• Instructions to follow:
Resume the article below about Weems's photography retrospective at the Cantor Arts Center, picking up right after its final sentence.

• Document section:
The attention is warranted. The artist and social activist has built her career representing the complexity of the human race, using sarcasm to challenge cultural mores and spurring conversation about identity, gender, race and class. She was also a recipient of this year’s MacArthur Foundation fellowship, an acknowledgment reserved for geniuses.

Eleven years after Weems received her first camera as a birthday gift, she exhibited “Family Pictures and Stories” at the Multi-Cultural Gallery in San Diego. Though the series of her middle-class family was completed in 1984, the chaos and family dynamics captured in the images have a quality of everlasting relevance and familiarity.

The black-and-white photographs are complimented by a recording of Weems’ rich voice describing her family members’ lives. It pours over the top of the retrospective at the Cantor Arts Center, coaxing visitors to meander through the over 100 photographs, videos and installations.

One of Weems' signature works is "The Kitchen Table Series" from 1990. The 14 large, black-and-white photographs feature vignettes about a black woman – Weems herself – and her struggle with marriage, motherhood and friendship. Like with “Family Pictures and Stories,” Weems makes the character's anguish over everyday life seem familiar by staging the series around a kitchen table, a gathering spot in many homes.

• Record list:
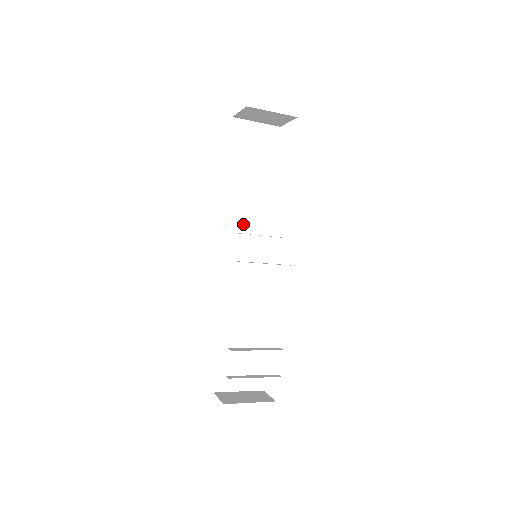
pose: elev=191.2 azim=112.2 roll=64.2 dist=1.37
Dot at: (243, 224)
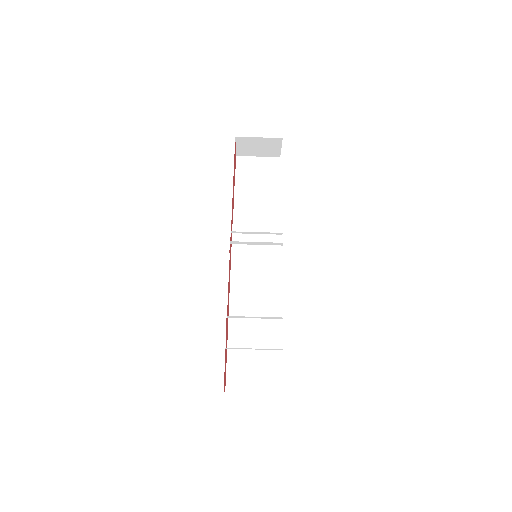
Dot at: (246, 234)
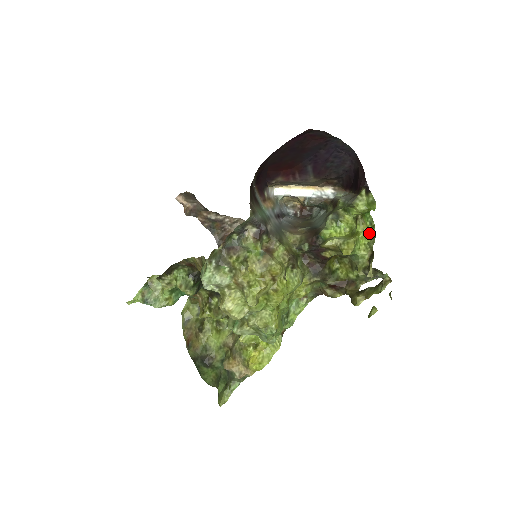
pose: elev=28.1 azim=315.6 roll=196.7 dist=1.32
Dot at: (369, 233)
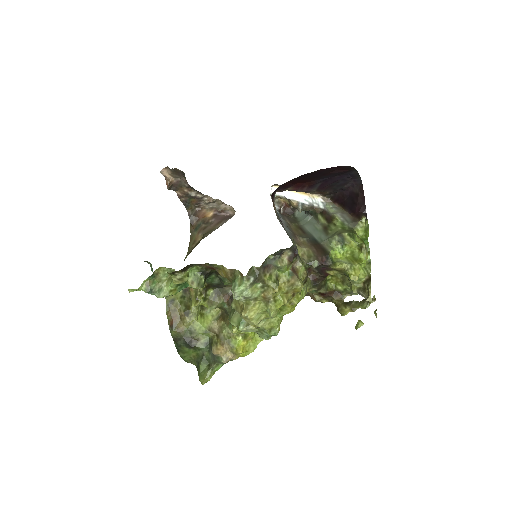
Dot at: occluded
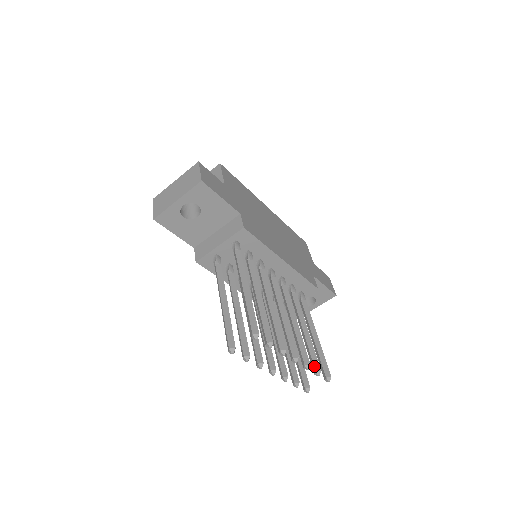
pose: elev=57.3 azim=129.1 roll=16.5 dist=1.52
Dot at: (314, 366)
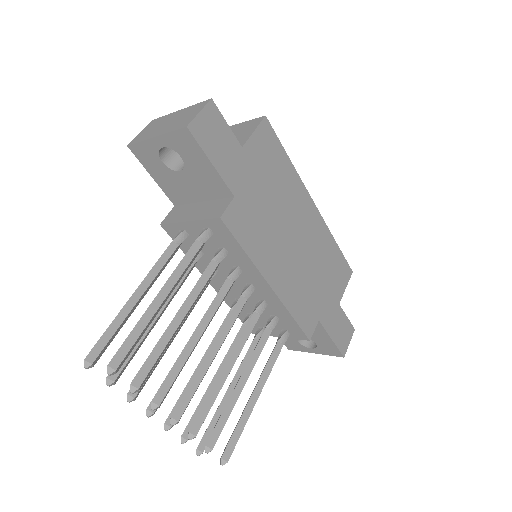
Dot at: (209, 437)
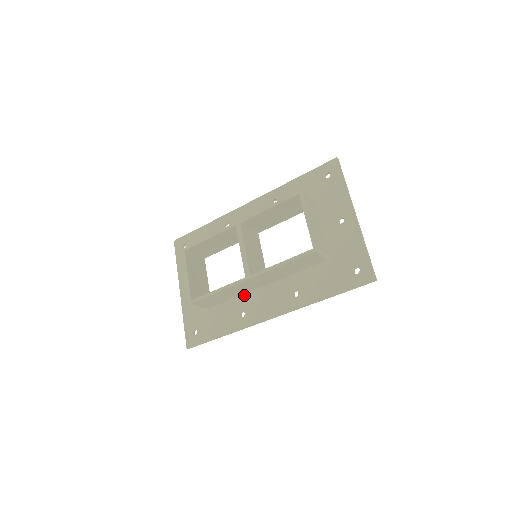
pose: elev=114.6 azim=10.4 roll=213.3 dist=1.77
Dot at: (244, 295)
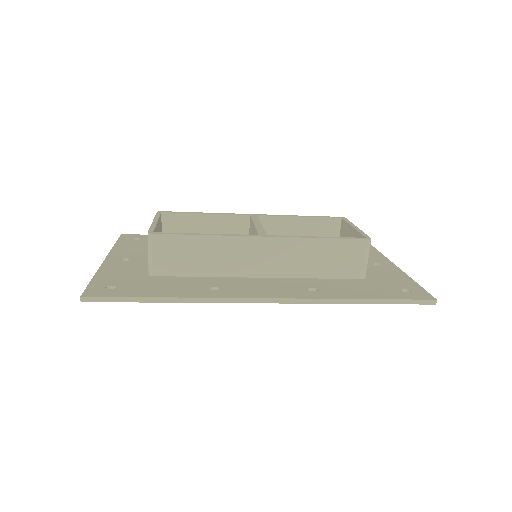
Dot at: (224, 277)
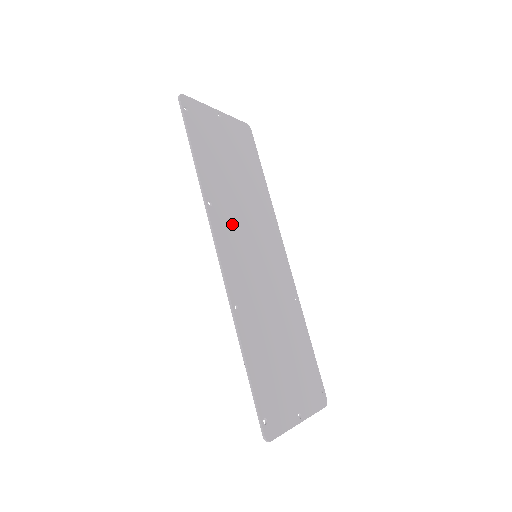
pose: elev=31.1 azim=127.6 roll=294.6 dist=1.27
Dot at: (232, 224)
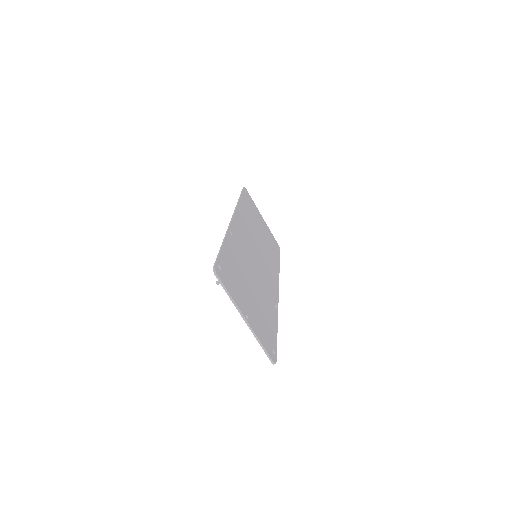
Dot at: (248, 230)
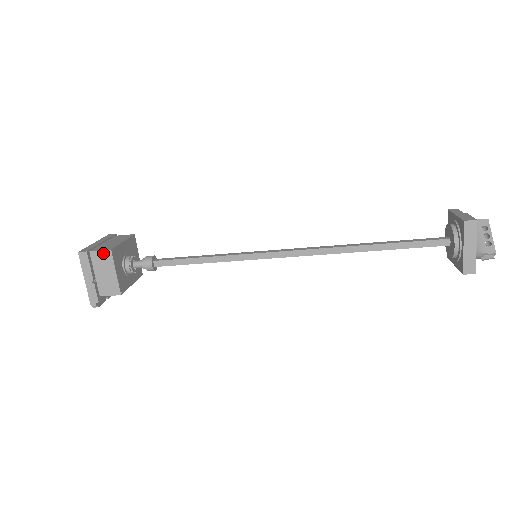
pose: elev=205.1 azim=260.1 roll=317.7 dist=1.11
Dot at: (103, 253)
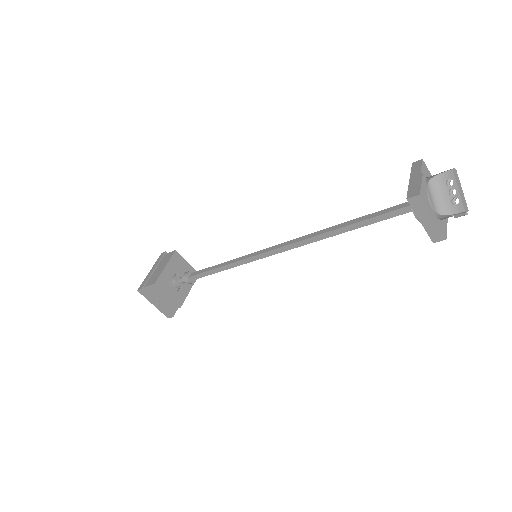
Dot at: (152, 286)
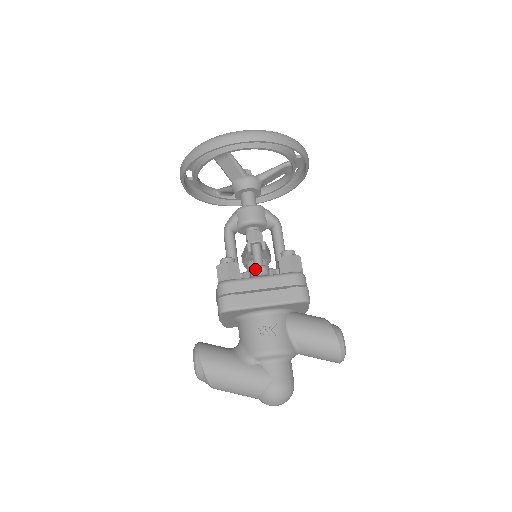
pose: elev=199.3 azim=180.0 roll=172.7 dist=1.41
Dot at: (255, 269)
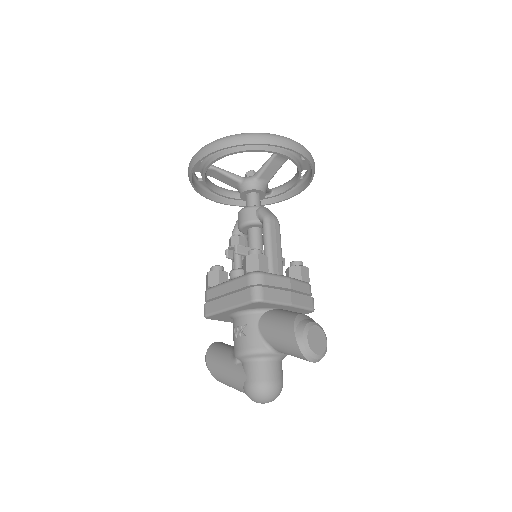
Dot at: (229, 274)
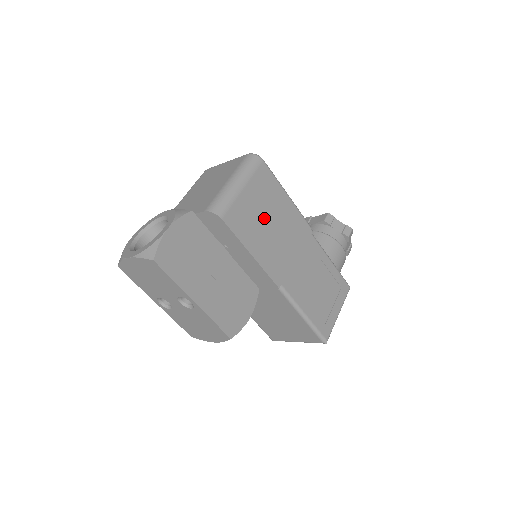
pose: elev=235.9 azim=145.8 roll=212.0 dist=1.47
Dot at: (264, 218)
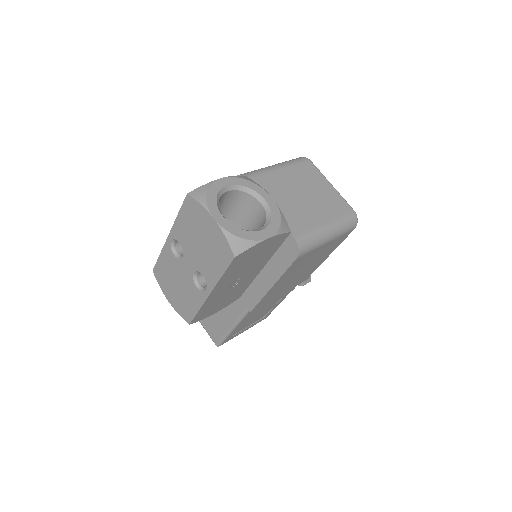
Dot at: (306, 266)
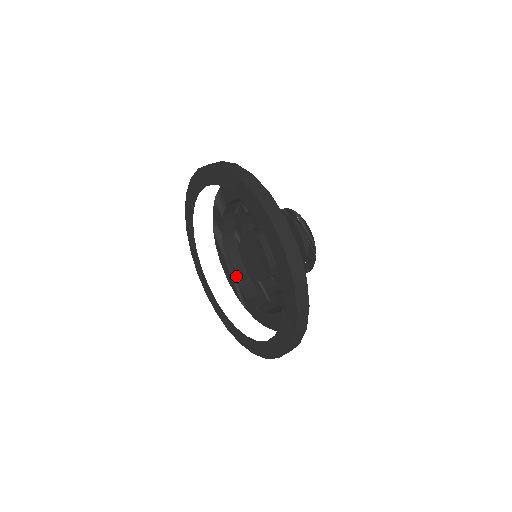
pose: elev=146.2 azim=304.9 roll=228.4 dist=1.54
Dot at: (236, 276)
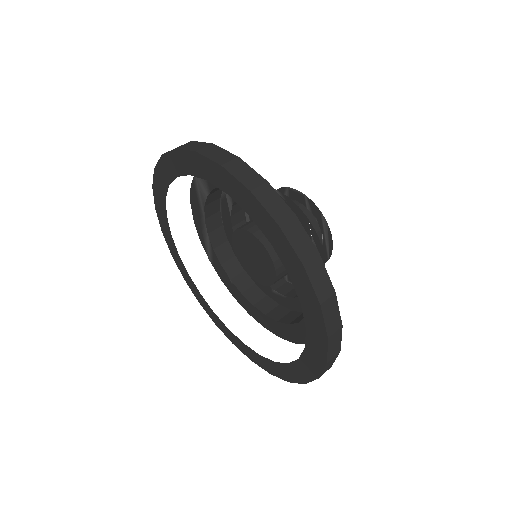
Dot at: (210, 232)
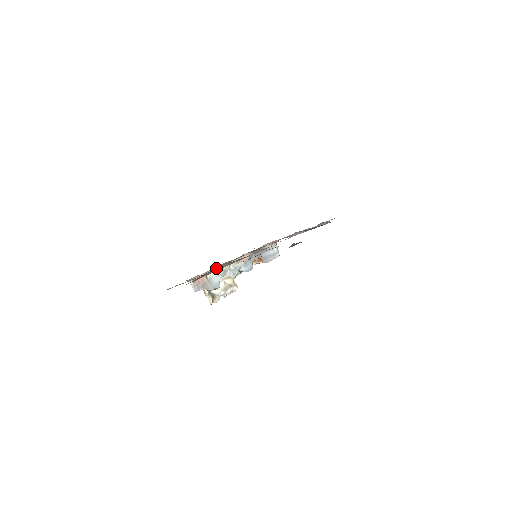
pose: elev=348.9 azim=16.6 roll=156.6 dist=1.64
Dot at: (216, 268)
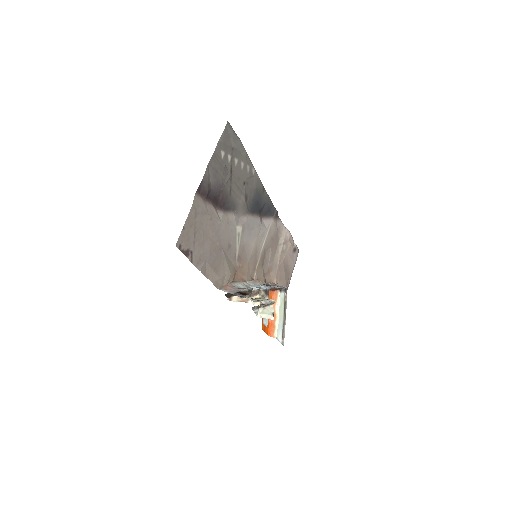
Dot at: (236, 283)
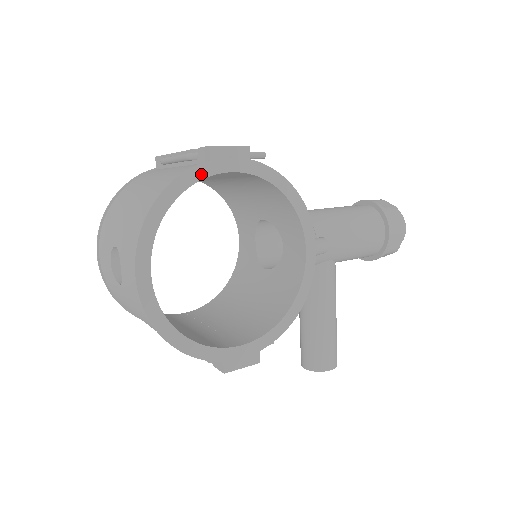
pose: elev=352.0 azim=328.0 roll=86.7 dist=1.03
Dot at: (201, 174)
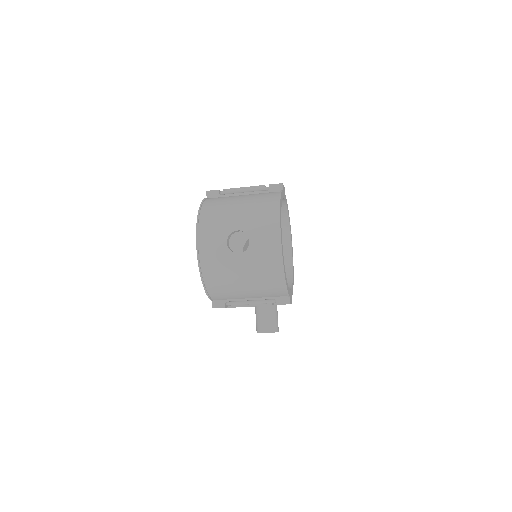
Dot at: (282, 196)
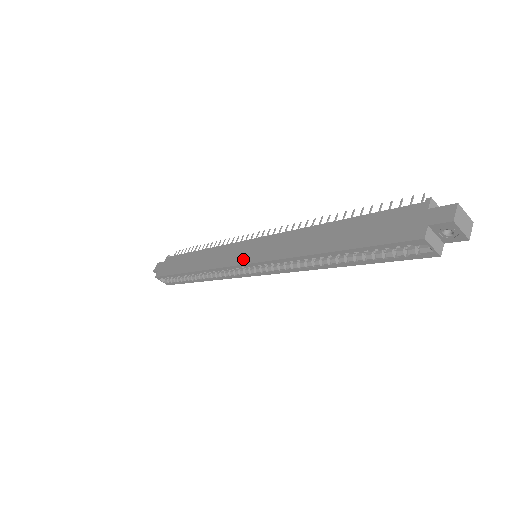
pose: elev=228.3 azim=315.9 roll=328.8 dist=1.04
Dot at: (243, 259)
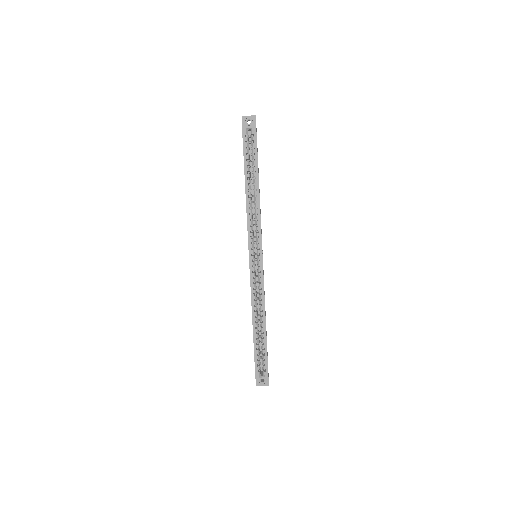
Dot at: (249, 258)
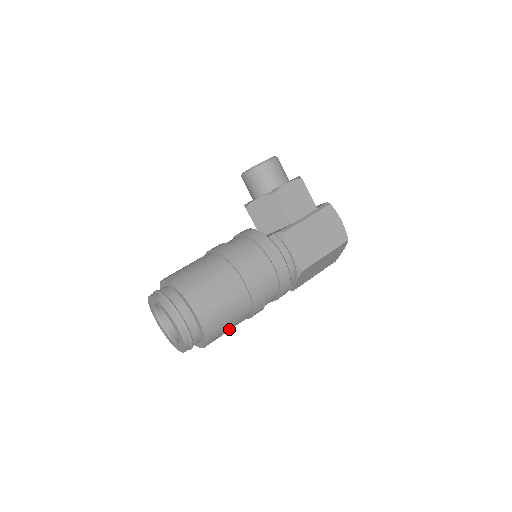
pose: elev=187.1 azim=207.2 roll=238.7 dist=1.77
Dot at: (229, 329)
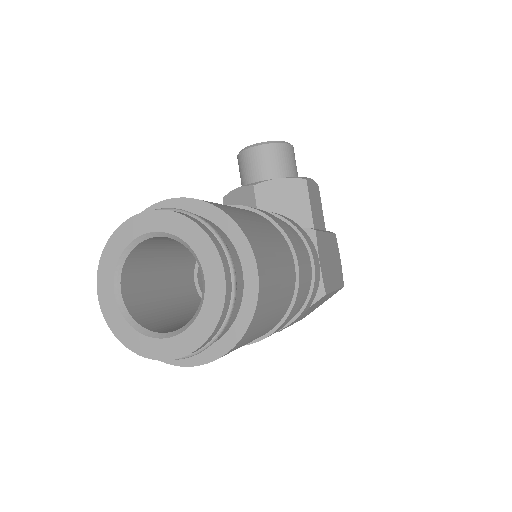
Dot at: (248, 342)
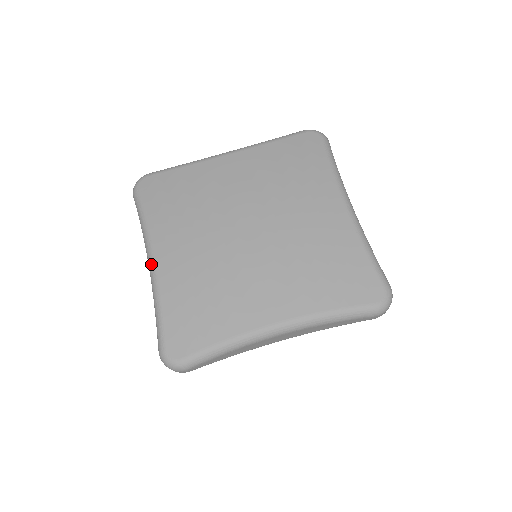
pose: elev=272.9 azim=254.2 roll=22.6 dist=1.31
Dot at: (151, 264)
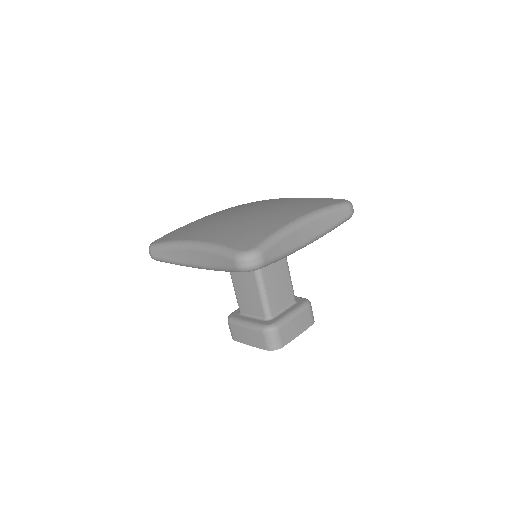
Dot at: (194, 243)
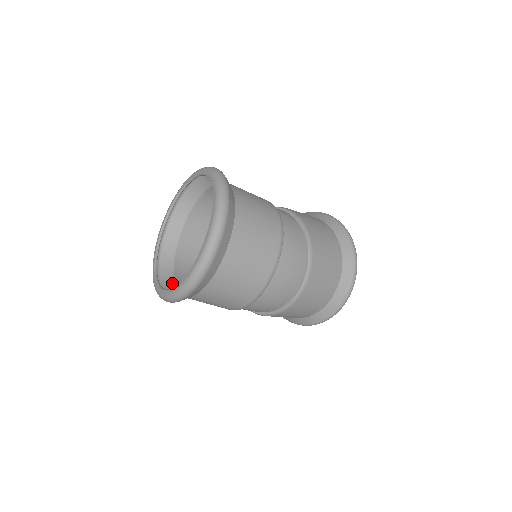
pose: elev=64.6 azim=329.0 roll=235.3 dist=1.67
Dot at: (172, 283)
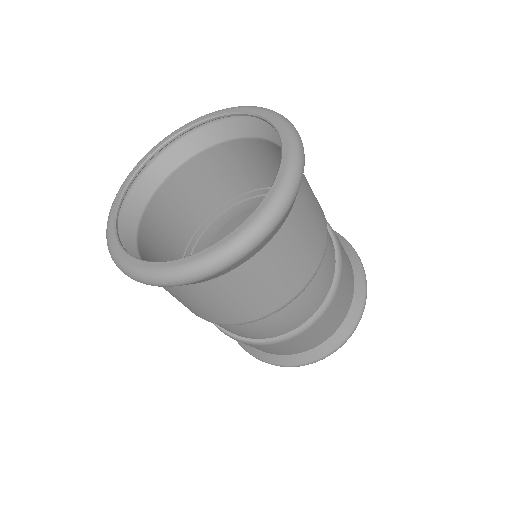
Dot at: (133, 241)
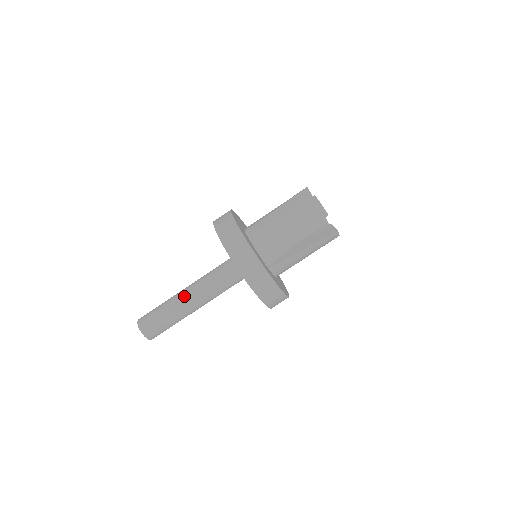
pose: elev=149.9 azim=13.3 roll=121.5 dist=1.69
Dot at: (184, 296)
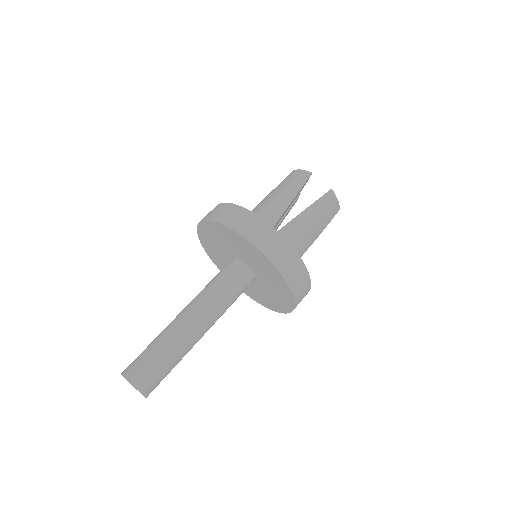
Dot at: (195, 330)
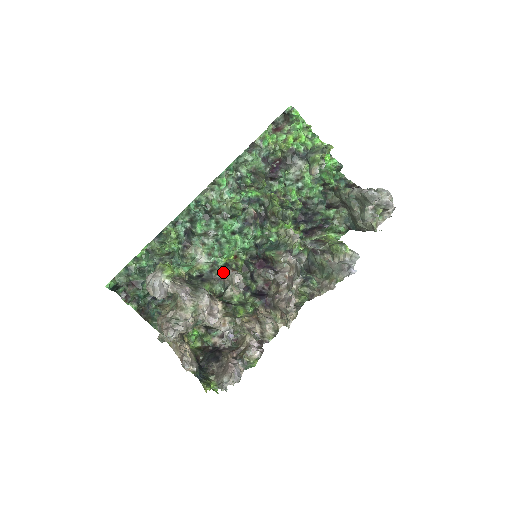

• Task response:
Carrie Mae Weems: Three Decades of Photography and Video is in the midst of a cross-country tour. Last month, it opened at the Center for Visual Arts in Nashville, before traveling to the Portland Art Museum in Oregon, where Weems grew up, and the Cleveland Museum of Art. After the Cantor Center for Visual Arts, it will make its final stop at the Solomon R. Guggenheim Museum in New York.

Exhibition now through January 5, 2014 at The Cantor Arts Center, open Weds–Sun, 11 a.m.–5 p.m., Thursday until 8 p.m. Admission is free. The Cantor is located on the Stanford campus, off Palm Drive at Museum Way.